Bâti en 1644 sous le règne de l'empereur moghol Shâh Jahân, Jamaa Masjid, qui peut accueillir jusqu’à 25.000 fidèles, connaissait une grande affluence tout au long du mois béni, en particulier à partir de la rupture du jeûne et lors de la prière des tarawihs.
De même, l’éminente institution islamique, Jamiat Ulema-e-Hind (JUH), a exhorté les musulmans à respecter les directives du confinement, à effectuer tous les rituels religieux à l'intérieur de leurs maisons et à se limiter au strict cercle familial.
En temps normal, les rues à proximité de Jama Masjid sont bondées, les senteurs de la soupe haleem, du poulet biryani ou encore de brochettes flottent dans l'air et des milliers de personnes se pressent pour faire du shopping, siroter un Chai, thé indien au lait et aux épices, une citronnade ou un jus de canne à sucre, tandis que d’autres optent pour une promenade nocturne pour profiter de l’air frais des nuits ramadanesques.
Mais cette année le Ramadan à un gout très particulier. L’état d’urgence sanitaire a quasiment paralysé le Chandni Chowk, l'un des marchés les plus anciens et les plus achalandés à Delhi où se déploie un labyrinthique lacis de ruelles animées avec des commerces qui regorgent d'épices, de fruits secs, de bijoux et de saris aux couleurs chatoyantes.
Côté denrées alimentaires, le marché est bien approvisionné bien que beaucoup de 'Rozedars' (jeûneurs en langue ourdou) se sont plaints de la pénurie de certains produits tels que Khajla, un aliment de base sous forme de vermicelle servi principalement pendant la période du Sehour.
Pour bien des Musulmans, indiens comme étrangers, l’ambiance de piété et de recueillement propre au mois du Ramadan ou "Ramazan", comme il est prononcé en langues locales, fait défaut cette année et les rassemblements religieux sont interdits comme les Iftars collectifs. Toutefois le statu-quo n’empêche nullement de vivre avec la petite famille chez soi l’atmosphère festive du mois sacré.
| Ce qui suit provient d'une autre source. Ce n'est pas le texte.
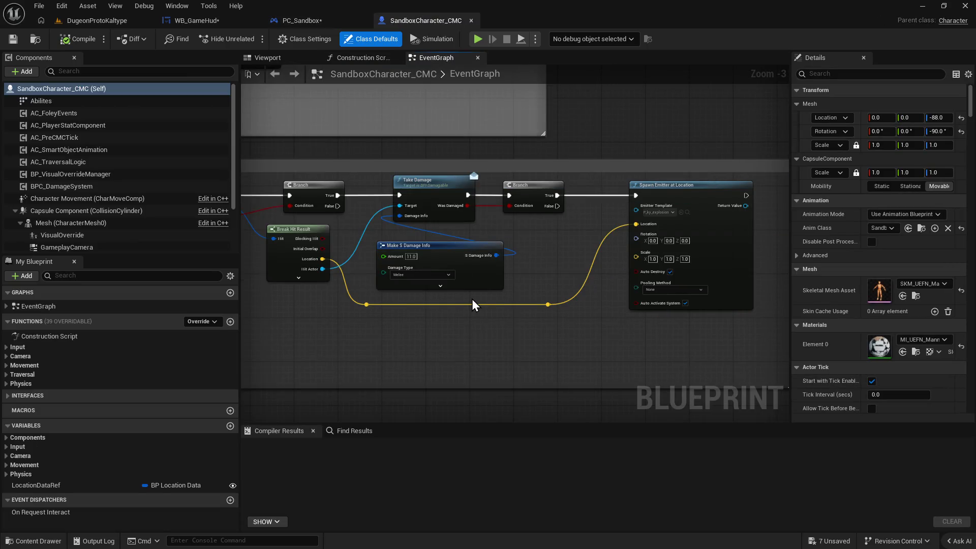
pyautogui.moveTo(492, 280)
pyautogui.mouseDown()
pyautogui.moveTo(645, 279)
pyautogui.moveTo(572, 292)
pyautogui.moveTo(440, 81)
pyautogui.mouseUp()
pyautogui.moveTo(511, 297); pyautogui.dragTo(529, 285)
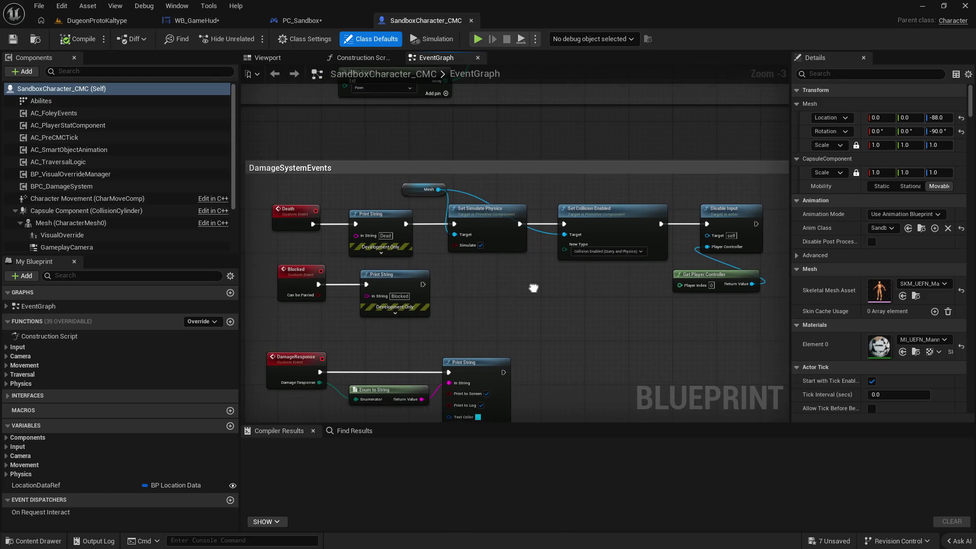
pyautogui.scroll(-1, 602, 331)
pyautogui.moveTo(602, 331); pyautogui.dragTo(568, 138)
pyautogui.moveTo(547, 197)
pyautogui.mouseDown()
pyautogui.moveTo(648, 328)
pyautogui.moveTo(587, 184)
pyautogui.moveTo(662, 405)
pyautogui.mouseUp()
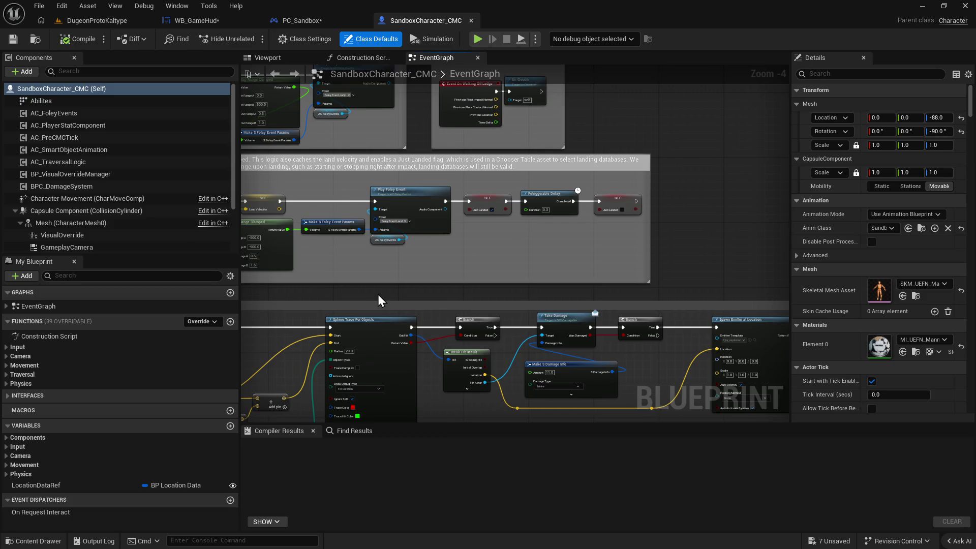
pyautogui.scroll(-8, 541, 275)
pyautogui.moveTo(540, 275); pyautogui.dragTo(546, 200)
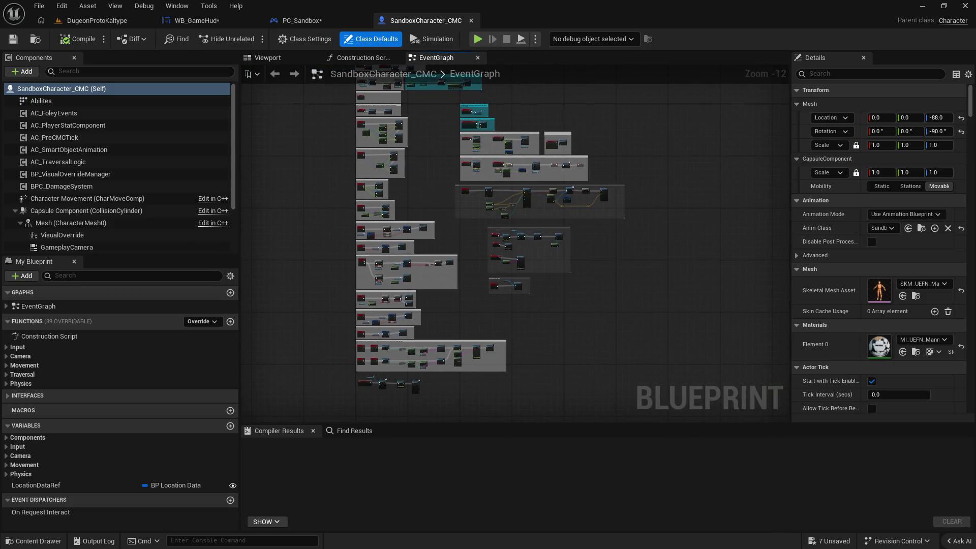
pyautogui.scroll(9, 455, 360)
pyautogui.moveTo(368, 298); pyautogui.dragTo(405, 180)
pyautogui.scroll(-8, 578, 190)
pyautogui.scroll(7, 496, 345)
pyautogui.moveTo(532, 154); pyautogui.dragTo(525, 292)
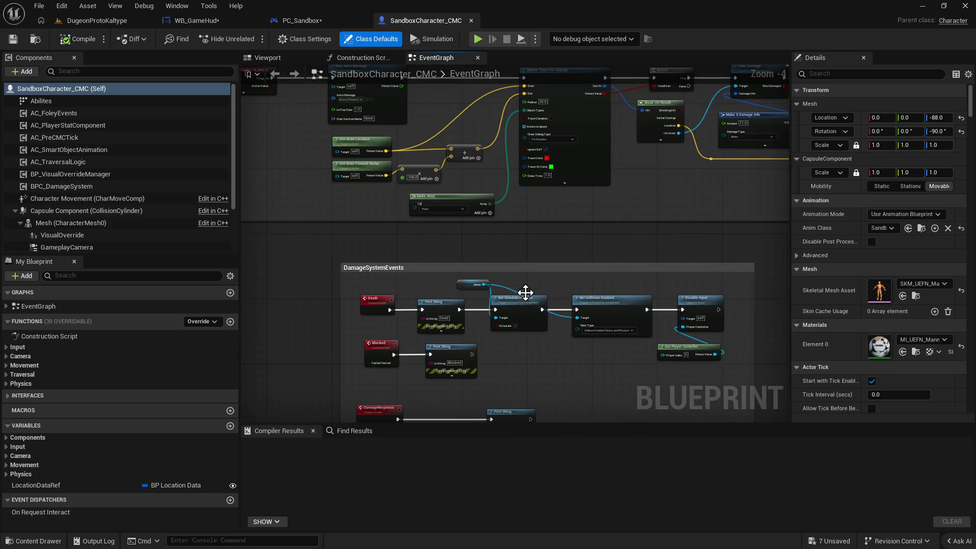
# Add a SET AC_PlayerStatComponent node after the movement-update Bind Event and compile the blueprint.
pyautogui.click(9, 439)
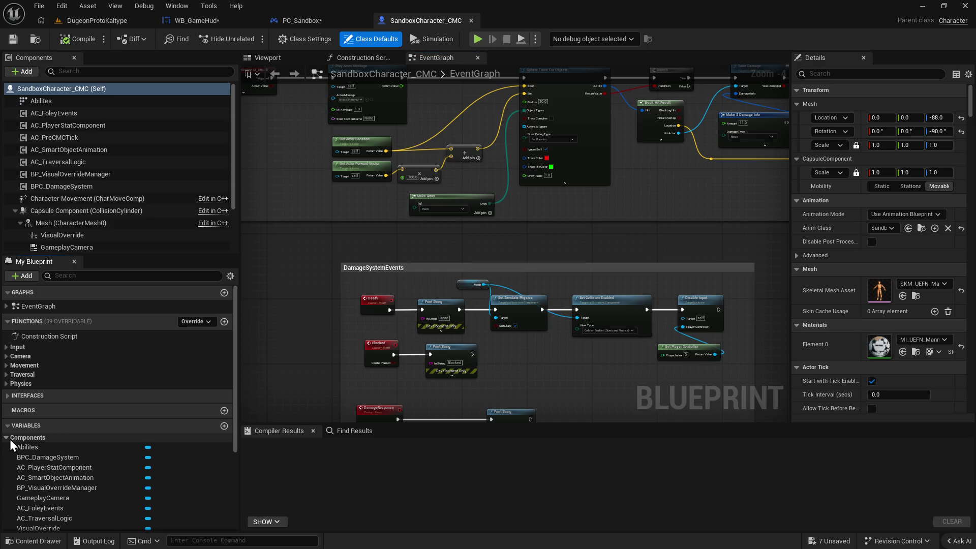
pyautogui.moveTo(305, 376)
pyautogui.mouseDown()
pyautogui.moveTo(558, 331)
pyautogui.moveTo(327, 272)
pyautogui.moveTo(366, 299)
pyautogui.moveTo(344, 273)
pyautogui.moveTo(573, 319)
pyautogui.moveTo(488, 258)
pyautogui.moveTo(590, 244)
pyautogui.moveTo(596, 307)
pyautogui.moveTo(510, 194)
pyautogui.mouseUp()
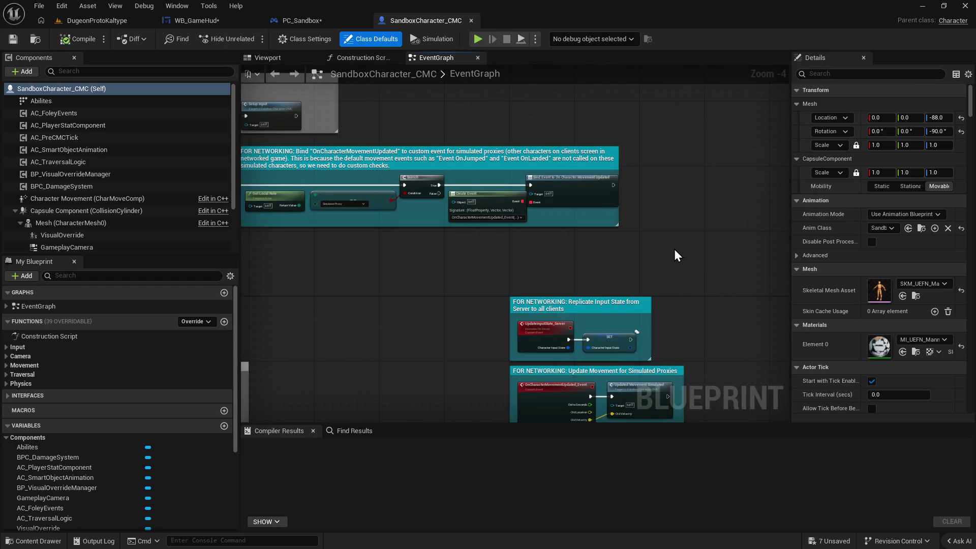
pyautogui.moveTo(675, 249); pyautogui.dragTo(539, 249)
pyautogui.moveTo(50, 468)
pyautogui.mouseDown()
pyautogui.moveTo(487, 175)
pyautogui.moveTo(601, 182)
pyautogui.moveTo(596, 200)
pyautogui.mouseUp()
pyautogui.click(531, 208)
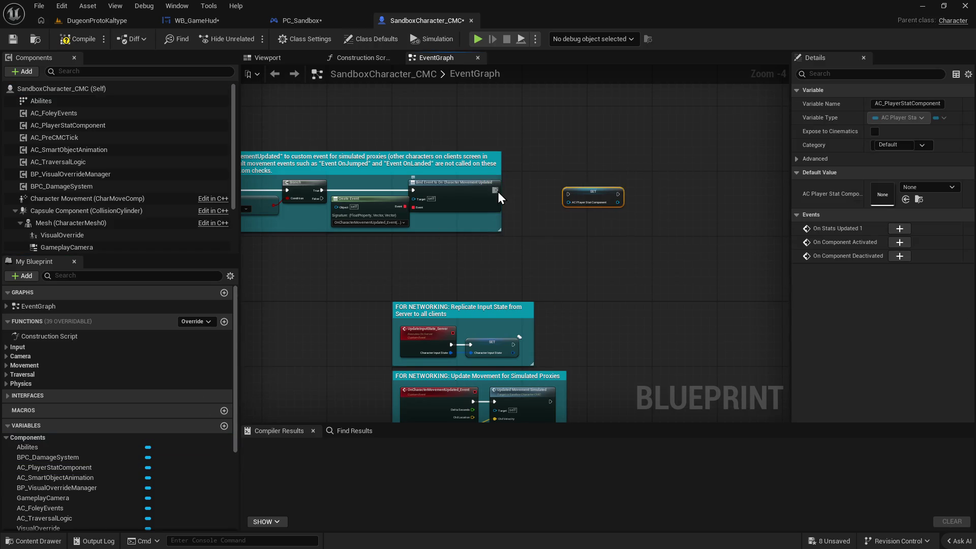
pyautogui.moveTo(497, 191)
pyautogui.mouseDown()
pyautogui.moveTo(583, 199)
pyautogui.moveTo(584, 188)
pyautogui.mouseUp()
pyautogui.click(76, 39)
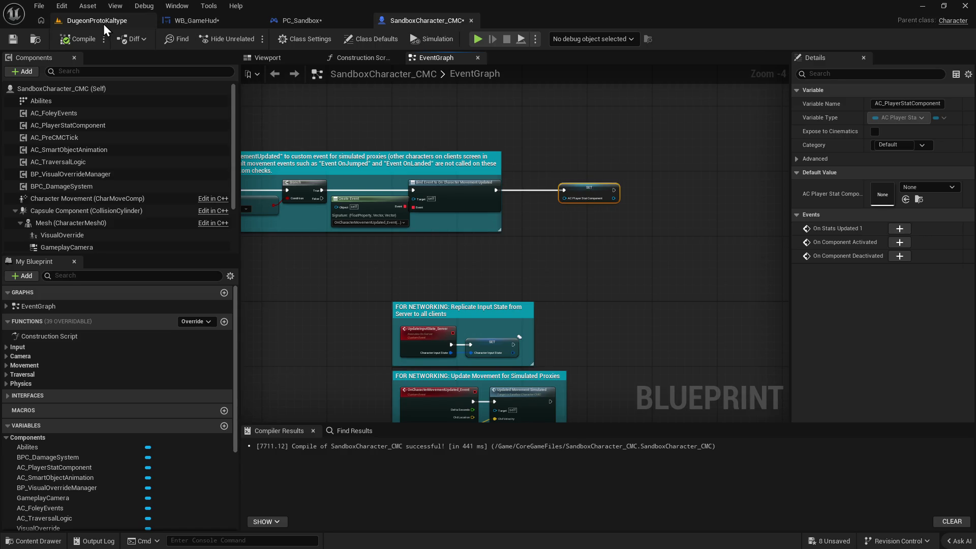
pyautogui.click(102, 22)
Outre les rituels religieux, le mois du Ramadan est l’occasion pour tant d’Indiens de mener des actions de charité et consacrer les valeurs de solidarité et de partage que prône l’Islam.
Comme plusieurs bénévoles qui donnent de leur temps, de leur énergie et de leur argent en faveur d’actions sociales, Zahra Begum, qui nourrissait des personnes démunies aux environs de Jama Masjid, a envoyé cette année des rations à des ONG pour distribution.
C'est le cas aussi d'Irtiza Quraishi, fondateur de l'ONG Marham, basée à Delhi, qui a lancé un appel sur les réseaux sociaux exhortant les gens à aider les familles nécessiteuses dans un esprit de solidarité, d'abnégation et d’altruisme.
Les actions caritatives portées par les différentes instances musulmanes en Inde se multiplient pour venir en aide à toute personne nécessiteuse, abstraction faite de son appartenance religieuse, ethnique ou linguistique.
Le but étant aussi de combler le fossé menaçant la mosaïque culturelle qui caractérise le pays et de lutter contre l’islamophobie dans un pays qui a connu dernièrement l’une des pires vagues de violences contre les musulmans dans l'histoire de l'Inde indépendante.